長崎の平和祈念式典、イスラエルを招待せず 長崎市長「リスク懸念」

AI要約

長崎市の鈴木史朗市長が、平和祈念式典にイスラエル代表を招待しない理由を明らかにした。

イスラエルの招待を見送った理由について、長崎市は不測の事態のリスクやガザ地区での戦闘を考慮して決定した。

また、長崎市は過去数年間、ウクライナ、ロシア、ベラルーシなどの国々の代表招待についても慎重な姿勢を示している。

長崎の平和祈念式典、イスラエルを招待せず 長崎市長「リスク懸念」

 長崎市の鈴木史朗市長は7月31日、被爆79年となる8月9日の平和祈念式典に、イスラエル代表を招待しないことを明らかにした。鈴木市長は記者会見で「政治的な判断ではなく、式典を平穏かつ厳粛に、円滑に行いたいという考えからの判断だ」と語った。

 長崎市は例年、各国の在日大使館に平和祈念式典の招待状を発送している。ただ、パレスチナ自治区ガザ地区で戦闘が続いていることを踏まえ、鈴木市長は6月の記者会見で、「式典での不測の事態のリスク」を理由にイスラエルの招待を保留。さらに、同国のギラッド・コーヘン駐日大使に宛てて、「被爆地の市民は心を痛めている」と、即時停戦を求める書簡を送っていた。

 鈴木市長は正式に招待見送りを決めた理由について、「現時点においてもリスクなどへの懸念に変わりはない」と語った。
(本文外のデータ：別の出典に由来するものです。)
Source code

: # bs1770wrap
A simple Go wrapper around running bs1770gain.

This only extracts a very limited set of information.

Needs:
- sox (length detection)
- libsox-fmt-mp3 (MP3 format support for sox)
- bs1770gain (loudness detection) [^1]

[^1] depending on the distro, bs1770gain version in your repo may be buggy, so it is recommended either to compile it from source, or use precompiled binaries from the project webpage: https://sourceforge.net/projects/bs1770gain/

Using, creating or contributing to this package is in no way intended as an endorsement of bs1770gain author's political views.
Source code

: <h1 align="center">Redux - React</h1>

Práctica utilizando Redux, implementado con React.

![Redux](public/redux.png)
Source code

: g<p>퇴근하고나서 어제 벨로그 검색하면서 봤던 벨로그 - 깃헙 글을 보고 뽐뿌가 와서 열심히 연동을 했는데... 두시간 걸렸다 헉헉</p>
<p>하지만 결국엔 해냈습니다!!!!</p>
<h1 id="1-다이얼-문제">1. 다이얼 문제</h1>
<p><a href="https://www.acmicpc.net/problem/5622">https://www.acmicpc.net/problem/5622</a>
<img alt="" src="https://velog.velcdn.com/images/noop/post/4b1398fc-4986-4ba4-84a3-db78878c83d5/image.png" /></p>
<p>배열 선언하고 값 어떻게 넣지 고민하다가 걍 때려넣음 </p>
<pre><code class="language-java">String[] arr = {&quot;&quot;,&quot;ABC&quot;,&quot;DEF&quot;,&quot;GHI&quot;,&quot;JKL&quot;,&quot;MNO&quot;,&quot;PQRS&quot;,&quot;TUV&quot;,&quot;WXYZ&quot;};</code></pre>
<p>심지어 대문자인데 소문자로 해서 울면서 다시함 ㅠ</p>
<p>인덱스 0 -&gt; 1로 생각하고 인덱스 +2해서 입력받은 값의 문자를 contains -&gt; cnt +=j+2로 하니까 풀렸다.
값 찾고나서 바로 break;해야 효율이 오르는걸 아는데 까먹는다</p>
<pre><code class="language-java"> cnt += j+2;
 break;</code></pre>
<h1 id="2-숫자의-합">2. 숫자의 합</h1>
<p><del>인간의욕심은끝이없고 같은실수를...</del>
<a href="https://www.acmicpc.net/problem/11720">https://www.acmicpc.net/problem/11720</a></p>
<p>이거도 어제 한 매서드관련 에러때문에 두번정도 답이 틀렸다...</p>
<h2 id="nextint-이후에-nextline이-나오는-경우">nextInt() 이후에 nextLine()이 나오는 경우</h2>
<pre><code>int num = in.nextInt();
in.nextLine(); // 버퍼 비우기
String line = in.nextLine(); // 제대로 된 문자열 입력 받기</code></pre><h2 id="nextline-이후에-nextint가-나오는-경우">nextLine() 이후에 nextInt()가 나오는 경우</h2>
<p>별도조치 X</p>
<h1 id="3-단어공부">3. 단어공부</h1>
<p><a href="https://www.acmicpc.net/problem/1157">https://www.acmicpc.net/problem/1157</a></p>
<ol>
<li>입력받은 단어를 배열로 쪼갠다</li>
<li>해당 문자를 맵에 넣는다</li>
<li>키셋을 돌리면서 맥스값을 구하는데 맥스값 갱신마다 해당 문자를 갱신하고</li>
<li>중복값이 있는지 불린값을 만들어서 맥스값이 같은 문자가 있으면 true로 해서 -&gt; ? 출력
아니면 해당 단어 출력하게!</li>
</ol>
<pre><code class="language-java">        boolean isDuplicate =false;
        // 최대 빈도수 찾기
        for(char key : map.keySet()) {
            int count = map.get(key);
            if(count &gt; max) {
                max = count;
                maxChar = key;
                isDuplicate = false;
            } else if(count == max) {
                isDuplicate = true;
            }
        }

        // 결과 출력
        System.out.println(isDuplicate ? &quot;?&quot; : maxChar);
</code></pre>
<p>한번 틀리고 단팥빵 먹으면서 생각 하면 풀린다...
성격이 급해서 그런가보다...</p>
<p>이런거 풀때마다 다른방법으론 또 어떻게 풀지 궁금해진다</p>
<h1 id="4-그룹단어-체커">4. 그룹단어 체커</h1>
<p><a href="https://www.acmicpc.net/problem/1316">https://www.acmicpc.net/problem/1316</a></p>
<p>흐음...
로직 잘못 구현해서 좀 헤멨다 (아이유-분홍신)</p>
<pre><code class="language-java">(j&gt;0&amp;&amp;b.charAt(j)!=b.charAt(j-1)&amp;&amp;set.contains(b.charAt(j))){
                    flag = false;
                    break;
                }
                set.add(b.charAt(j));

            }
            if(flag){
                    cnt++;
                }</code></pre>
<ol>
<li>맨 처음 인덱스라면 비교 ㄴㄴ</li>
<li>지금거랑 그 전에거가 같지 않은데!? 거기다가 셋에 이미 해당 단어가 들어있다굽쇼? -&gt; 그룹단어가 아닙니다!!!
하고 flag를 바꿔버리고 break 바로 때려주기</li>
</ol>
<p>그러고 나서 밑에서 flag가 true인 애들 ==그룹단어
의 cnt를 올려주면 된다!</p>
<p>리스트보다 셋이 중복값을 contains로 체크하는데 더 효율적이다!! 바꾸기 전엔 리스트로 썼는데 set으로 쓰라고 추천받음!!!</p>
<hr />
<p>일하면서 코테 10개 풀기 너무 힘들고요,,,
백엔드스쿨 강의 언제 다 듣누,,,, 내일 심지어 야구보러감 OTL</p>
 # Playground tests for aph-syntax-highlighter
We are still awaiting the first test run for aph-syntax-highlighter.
 平和祈念式典への招待をめぐって長崎市は、ウクライナ侵攻が始まった2022年から、ロシアとベラルーシの招待を見送っている。

 コーヘン駐日大使は31日、自身のX(旧ツイッター)に「長崎市長が8月9日の平和祈念式典にイスラエル不招待を決めたことは遺憾であり、長崎市がこれまで表明してきた姿勢の根本に反し、世界に誤ったメッセージを送る」と投稿した。